─── DATASET EXCERPTS ───

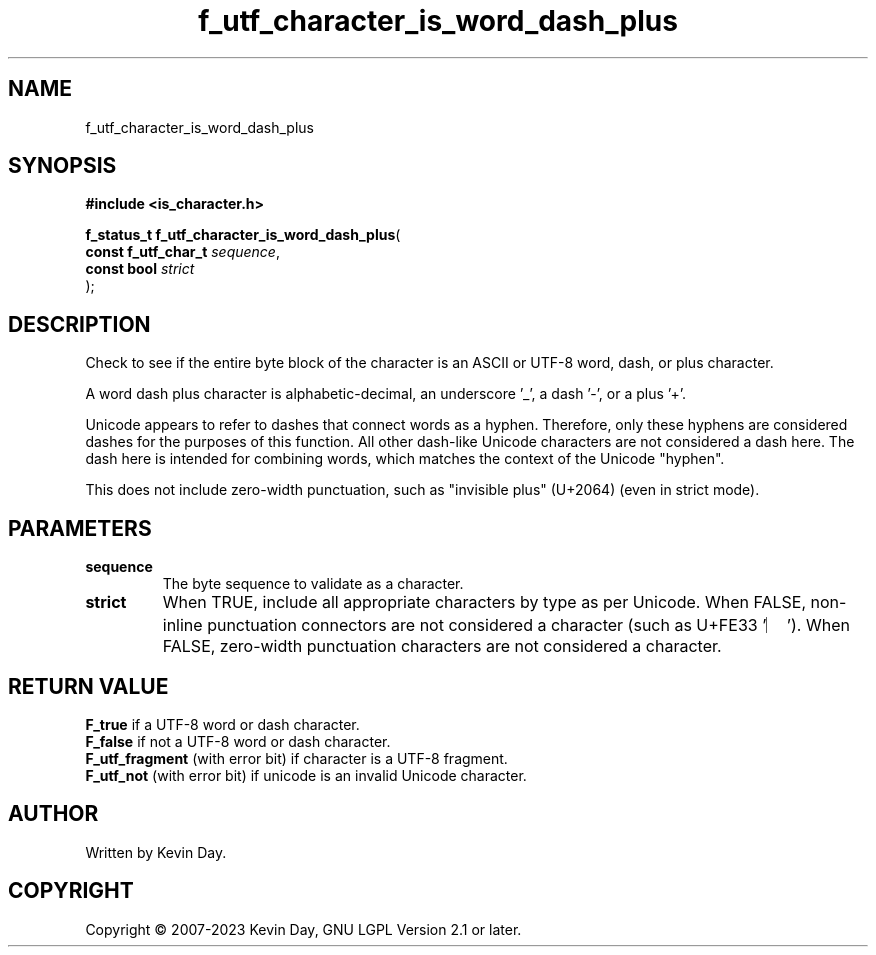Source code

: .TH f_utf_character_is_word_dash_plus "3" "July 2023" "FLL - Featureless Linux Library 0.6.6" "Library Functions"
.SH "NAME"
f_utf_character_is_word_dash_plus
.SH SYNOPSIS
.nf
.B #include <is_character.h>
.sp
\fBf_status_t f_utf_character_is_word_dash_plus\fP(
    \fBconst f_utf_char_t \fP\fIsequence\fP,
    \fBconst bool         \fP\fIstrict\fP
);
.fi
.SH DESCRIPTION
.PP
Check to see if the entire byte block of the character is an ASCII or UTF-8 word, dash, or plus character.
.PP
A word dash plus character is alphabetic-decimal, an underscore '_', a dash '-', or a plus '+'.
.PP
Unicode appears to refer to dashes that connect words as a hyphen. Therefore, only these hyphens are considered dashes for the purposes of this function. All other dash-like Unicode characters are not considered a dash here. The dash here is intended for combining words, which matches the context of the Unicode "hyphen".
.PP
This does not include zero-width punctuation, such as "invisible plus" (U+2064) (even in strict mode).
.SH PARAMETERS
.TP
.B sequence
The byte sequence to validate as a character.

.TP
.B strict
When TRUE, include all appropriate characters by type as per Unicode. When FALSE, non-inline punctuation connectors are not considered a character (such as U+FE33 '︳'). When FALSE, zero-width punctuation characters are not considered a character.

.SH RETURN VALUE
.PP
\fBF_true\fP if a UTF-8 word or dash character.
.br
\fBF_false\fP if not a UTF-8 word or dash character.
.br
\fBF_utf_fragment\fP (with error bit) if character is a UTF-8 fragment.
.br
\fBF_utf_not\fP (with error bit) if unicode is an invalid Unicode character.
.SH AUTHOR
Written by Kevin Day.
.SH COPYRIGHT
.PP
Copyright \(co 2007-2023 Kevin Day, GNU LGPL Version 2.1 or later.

───
─── DATASET EXCERPTS ───

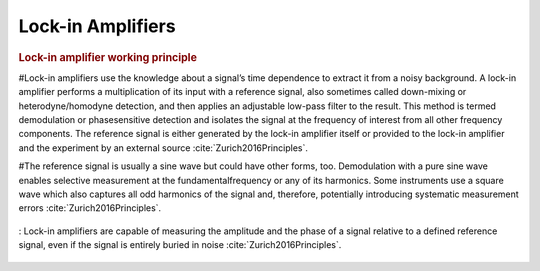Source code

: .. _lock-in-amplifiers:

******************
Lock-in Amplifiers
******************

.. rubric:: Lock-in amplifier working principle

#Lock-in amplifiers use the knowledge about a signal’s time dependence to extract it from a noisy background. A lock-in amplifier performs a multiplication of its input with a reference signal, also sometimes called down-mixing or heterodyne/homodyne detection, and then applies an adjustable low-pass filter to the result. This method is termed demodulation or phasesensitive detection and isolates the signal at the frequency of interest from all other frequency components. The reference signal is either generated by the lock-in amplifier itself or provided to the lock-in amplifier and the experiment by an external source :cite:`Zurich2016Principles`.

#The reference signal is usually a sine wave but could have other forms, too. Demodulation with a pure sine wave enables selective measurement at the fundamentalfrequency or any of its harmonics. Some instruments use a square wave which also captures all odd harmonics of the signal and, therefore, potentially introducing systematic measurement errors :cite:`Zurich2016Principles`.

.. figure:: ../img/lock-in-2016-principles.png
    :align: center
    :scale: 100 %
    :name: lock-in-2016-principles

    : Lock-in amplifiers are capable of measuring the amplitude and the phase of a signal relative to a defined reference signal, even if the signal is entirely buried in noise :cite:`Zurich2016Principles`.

───
─── DATASET EXCERPTS ───

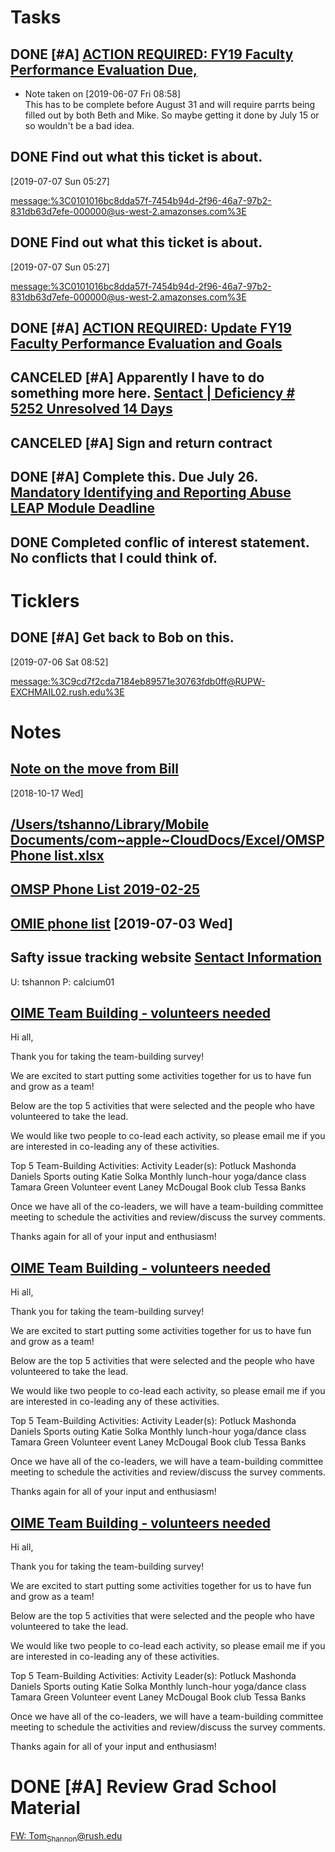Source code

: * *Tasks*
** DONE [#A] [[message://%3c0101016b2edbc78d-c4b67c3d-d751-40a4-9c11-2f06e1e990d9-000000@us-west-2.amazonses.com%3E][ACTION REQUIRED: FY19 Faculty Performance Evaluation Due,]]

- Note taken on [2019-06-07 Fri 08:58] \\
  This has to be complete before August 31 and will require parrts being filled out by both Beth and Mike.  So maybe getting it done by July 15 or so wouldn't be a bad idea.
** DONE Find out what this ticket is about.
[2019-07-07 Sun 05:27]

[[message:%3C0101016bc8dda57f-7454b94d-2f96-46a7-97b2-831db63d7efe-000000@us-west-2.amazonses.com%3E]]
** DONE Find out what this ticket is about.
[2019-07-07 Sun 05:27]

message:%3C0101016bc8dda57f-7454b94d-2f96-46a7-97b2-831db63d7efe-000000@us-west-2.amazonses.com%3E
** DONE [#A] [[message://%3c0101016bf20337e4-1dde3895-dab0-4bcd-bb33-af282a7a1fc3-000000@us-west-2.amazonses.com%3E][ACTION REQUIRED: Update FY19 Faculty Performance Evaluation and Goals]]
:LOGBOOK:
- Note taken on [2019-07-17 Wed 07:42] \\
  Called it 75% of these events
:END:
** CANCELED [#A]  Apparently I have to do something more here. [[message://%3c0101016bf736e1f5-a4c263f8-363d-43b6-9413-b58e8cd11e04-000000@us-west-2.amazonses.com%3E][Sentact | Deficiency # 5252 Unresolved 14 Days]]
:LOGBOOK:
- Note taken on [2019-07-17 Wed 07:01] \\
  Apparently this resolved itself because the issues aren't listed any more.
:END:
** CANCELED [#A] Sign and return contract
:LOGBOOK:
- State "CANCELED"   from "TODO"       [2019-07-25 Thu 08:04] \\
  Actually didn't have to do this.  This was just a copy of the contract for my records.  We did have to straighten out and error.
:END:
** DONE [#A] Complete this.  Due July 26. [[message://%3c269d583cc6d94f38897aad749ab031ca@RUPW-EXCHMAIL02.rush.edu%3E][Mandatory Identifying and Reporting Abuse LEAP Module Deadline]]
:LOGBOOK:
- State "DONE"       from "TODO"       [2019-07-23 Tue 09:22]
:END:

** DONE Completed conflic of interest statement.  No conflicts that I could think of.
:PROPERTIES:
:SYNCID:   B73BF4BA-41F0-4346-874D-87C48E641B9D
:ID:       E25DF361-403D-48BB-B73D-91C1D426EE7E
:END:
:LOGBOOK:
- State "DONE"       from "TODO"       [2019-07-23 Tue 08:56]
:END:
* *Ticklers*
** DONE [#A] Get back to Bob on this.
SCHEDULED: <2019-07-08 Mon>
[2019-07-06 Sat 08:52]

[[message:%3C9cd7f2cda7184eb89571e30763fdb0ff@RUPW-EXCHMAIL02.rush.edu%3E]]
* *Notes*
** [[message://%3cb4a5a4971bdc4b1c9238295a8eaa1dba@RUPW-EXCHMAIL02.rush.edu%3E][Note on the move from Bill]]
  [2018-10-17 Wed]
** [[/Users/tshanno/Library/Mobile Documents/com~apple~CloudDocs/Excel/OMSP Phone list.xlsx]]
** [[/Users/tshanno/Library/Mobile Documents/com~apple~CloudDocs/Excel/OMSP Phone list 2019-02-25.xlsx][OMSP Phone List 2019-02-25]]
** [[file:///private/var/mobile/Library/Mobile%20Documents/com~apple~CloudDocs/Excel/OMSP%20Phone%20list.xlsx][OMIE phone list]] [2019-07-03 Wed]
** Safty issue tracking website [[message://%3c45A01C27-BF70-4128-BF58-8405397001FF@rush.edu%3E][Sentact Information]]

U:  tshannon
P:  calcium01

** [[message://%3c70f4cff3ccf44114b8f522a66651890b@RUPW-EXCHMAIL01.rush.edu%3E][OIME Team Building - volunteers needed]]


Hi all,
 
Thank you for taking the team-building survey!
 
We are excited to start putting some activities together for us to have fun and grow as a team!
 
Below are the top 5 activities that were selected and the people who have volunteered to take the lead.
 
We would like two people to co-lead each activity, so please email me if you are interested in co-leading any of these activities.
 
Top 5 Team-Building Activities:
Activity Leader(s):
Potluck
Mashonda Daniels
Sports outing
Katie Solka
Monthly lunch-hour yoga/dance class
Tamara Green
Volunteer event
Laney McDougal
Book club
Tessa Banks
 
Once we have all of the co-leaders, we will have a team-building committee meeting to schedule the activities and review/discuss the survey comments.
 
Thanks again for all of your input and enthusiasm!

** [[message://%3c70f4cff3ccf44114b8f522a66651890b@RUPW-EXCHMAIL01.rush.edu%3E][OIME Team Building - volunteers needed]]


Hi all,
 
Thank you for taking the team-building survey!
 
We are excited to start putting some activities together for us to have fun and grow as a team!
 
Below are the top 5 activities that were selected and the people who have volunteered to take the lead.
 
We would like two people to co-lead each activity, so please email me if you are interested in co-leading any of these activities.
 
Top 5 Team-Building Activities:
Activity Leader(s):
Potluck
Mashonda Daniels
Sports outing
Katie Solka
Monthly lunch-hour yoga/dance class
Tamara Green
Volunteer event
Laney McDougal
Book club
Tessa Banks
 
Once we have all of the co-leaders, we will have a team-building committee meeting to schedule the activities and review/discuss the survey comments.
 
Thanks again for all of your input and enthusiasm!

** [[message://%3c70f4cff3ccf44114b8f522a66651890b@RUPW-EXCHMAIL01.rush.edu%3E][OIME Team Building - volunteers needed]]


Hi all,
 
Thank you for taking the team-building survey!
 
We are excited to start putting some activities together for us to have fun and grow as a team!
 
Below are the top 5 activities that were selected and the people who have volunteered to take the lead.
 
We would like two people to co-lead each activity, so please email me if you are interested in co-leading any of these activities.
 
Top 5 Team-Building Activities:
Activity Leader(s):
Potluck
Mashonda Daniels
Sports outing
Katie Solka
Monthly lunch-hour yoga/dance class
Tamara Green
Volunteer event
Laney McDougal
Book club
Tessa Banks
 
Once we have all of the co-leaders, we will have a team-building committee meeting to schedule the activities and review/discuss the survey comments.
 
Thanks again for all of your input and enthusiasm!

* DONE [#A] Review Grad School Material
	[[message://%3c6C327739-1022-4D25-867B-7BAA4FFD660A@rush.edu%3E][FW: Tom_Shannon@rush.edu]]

───

▸ **YOUR ASSIGNMENT**: Using the entries shown above, reproduce verbatim the lines from the line bearing "could think of." to the line bearing "[2018-10-17 Wed]", inclusive.

▸ **ANSWER TO THE PROBLEM**:
** DONE Completed conflic of interest statement.  No conflicts that I could think of.
:PROPERTIES:
:SYNCID:   B73BF4BA-41F0-4346-874D-87C48E641B9D
:ID:       E25DF361-403D-48BB-B73D-91C1D426EE7E
:END:
:LOGBOOK:
- State "DONE"       from "TODO"       [2019-07-23 Tue 08:56]
:END:
* *Ticklers*
** DONE [#A] Get back to Bob on this.
SCHEDULED: <2019-07-08 Mon>
[2019-07-06 Sat 08:52]

[[message:%3C9cd7f2cda7184eb89571e30763fdb0ff@RUPW-EXCHMAIL02.rush.edu%3E]]
* *Notes*
** [[message://%3cb4a5a4971bdc4b1c9238295a8eaa1dba@RUPW-EXCHMAIL02.rush.edu%3E][Note on the move from Bill]]
  [2018-10-17 Wed]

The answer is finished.